Accueil > Débats > Réchauffement : le mal qui menace la planète s’appelle capital

Réchauffement : le mal qui menace la planète s’appelle capital

dimanche 15 août 2021, par Denis COLLIN

Le dernier rapport du GIEC en a rajouté une couche au discours officiel sur le « réchauffement climatique », le « changement climatique » et la nécessité d’une « transition écologique » alors que les médias montaient en épingle des événements inouïs, incendies de forêt et inondations suite à des pluies diluviennes. La forêt landaise en 1949, la Seine envahissant Paris en 1910 ou l’Arno submergeant Florence en 1966, tout cela n’a pas pu exister vu qu’on était pas encore au temps du changement climatique et des événements catastrophiques dont on se repaît aujourd’hui. Aïe ! Me voilà sans doute rangé dans le camp infamant des « climatosceptiques ». Non, pas climatosceptique ! Je soutiens seulement que quelques événements météorologiques ne disent rien des évolutions climatiques à moyen et long terme.

> **LISTE DES TÂCHES**
• a. Relevez chaque ligne des données où figure le mot « Trompette ».
• b. Rédigez la suite du texte sur le réchauffement et le capital, en partant de sa dernière phrase.
Le texte et les lignes qui viennent ensuite n'ont aucun lien entre eux.

> **DONNÉES EXTRAITES**
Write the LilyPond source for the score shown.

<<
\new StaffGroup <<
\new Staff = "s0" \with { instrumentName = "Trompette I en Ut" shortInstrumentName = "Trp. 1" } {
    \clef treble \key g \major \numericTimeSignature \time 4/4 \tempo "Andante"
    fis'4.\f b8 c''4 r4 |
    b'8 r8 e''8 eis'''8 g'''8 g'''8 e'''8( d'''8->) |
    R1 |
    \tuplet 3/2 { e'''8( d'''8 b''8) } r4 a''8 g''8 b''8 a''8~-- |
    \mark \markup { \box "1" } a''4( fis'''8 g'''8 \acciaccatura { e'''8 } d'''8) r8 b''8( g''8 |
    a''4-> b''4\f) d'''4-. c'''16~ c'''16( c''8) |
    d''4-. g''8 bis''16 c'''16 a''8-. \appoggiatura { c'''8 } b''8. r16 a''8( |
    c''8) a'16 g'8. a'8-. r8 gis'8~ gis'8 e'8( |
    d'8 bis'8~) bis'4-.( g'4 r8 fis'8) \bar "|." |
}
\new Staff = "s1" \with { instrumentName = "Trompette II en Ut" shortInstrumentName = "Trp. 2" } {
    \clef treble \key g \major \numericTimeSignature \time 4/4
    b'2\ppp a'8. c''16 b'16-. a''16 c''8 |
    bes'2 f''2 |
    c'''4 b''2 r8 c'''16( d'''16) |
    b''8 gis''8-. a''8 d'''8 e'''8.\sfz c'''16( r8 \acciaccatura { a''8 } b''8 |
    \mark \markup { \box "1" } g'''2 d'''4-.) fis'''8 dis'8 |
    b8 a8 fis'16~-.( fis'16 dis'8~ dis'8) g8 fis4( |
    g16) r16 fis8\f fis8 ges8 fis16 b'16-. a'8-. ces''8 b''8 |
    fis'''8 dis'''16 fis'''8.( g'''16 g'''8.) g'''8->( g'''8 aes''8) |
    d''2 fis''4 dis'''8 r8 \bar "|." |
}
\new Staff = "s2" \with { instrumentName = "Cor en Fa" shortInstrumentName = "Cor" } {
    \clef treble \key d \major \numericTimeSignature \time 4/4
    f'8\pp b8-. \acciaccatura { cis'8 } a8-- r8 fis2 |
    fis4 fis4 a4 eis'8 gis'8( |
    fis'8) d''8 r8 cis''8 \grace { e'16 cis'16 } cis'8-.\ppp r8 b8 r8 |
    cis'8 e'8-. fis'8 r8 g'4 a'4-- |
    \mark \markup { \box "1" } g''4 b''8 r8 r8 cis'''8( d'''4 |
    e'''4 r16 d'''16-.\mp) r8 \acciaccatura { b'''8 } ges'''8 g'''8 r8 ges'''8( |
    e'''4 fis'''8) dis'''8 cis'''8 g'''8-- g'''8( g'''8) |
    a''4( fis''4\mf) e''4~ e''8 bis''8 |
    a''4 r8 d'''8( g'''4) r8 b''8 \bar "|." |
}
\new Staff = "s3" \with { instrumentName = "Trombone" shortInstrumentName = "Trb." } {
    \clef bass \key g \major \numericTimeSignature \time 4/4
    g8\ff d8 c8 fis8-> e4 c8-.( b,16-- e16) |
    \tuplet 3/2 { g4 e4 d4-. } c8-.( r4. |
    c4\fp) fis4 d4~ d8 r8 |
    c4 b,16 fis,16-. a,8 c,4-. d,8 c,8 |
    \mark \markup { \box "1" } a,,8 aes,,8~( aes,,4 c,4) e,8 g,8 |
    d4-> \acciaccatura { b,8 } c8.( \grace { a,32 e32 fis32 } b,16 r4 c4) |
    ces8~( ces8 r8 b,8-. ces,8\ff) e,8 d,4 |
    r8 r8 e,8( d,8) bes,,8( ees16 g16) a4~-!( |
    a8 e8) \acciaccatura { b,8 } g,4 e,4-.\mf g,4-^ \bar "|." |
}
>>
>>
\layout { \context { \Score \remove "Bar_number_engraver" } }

> **RÉPONSES PAR TÂCHE**
• a.
\new Staff = "s0" \with { instrumentName = "Trompette I en Ut" shortInstrumentName = "Trp. 1" } {
\new Staff = "s1" \with { instrumentName = "Trompette II en Ut" shortInstrumentName = "Trp. 2" } {

• b.
Ce que dit le rapport du GIEC dont, le plus souvent, on ne connaît que les commentaires journalistiques autour d’un communiqué de presse de quelques pages, c’est que « la Terre brûle et nous regardons ailleurs », comme le disait Jacques Chirac. Soit. Admettons que la température moyenne augmente encore de 1°5 d’ici la fin du siècle, on comprendra que les conséquences sont considérables – sans d’ailleurs que l’on puisse réellement prévoir quoi que ce soit : le nombre de facteurs est si important et comme ne nous connaissons pas à quelle vitesse ces facteurs évoluent ni toutes les interactions, effets de renforcement ou d’autorégulation, on peut multiplier les scénarios et en choisir quelques-uns de bien apocalyptiques. Ajoutons, premièrement que personne ne peut dire véritablement quelle est la part du « réchauffement anthropique » et celle des cycles naturels puisque nous sommes depuis très longtemps dans un cycle long de réchauffement. En second lieu, même si nous réduisions brutalement les émissions de GES, ce qui, soit dit en passant, provoquerait des crises sociales gigantesques, la vitesse acquise du réchauffement anthropique se poursuivrait pendant des décennies ou des siècles. Pour terminer sur ce point, il faut ajouter que le GIEC n’est pas une communauté de savants régie par les principes habermassiens de l’éthique de la discussion, mais, comme son nom l’indique, un organe inter-gouvernemental, dont les synthèses et les conclusions font l’objet de négociations tout ce qu’il y a de politique.

Je vais mettre de côté pour l’instant mes réserves sur la scientificité rigoureuse de tout ce grand cirque onusien. Examinons les conséquences que tirent les gouvernements et les pouvoirs publics de l’urgente nécessité de « sauver la planète » et de suivre les prescriptions hallucinées de Mlle Thunberg. Les grands axes qui sont donnés sont : 1) réduire les dépenses énergétiques et au premier chef dans l’habitation ; 2) « décarboner » en passant à l’électrique ; 3) cesser de manger de la viande ; (4) toute autre idée aberrante qui pourrait vous passer par la tête.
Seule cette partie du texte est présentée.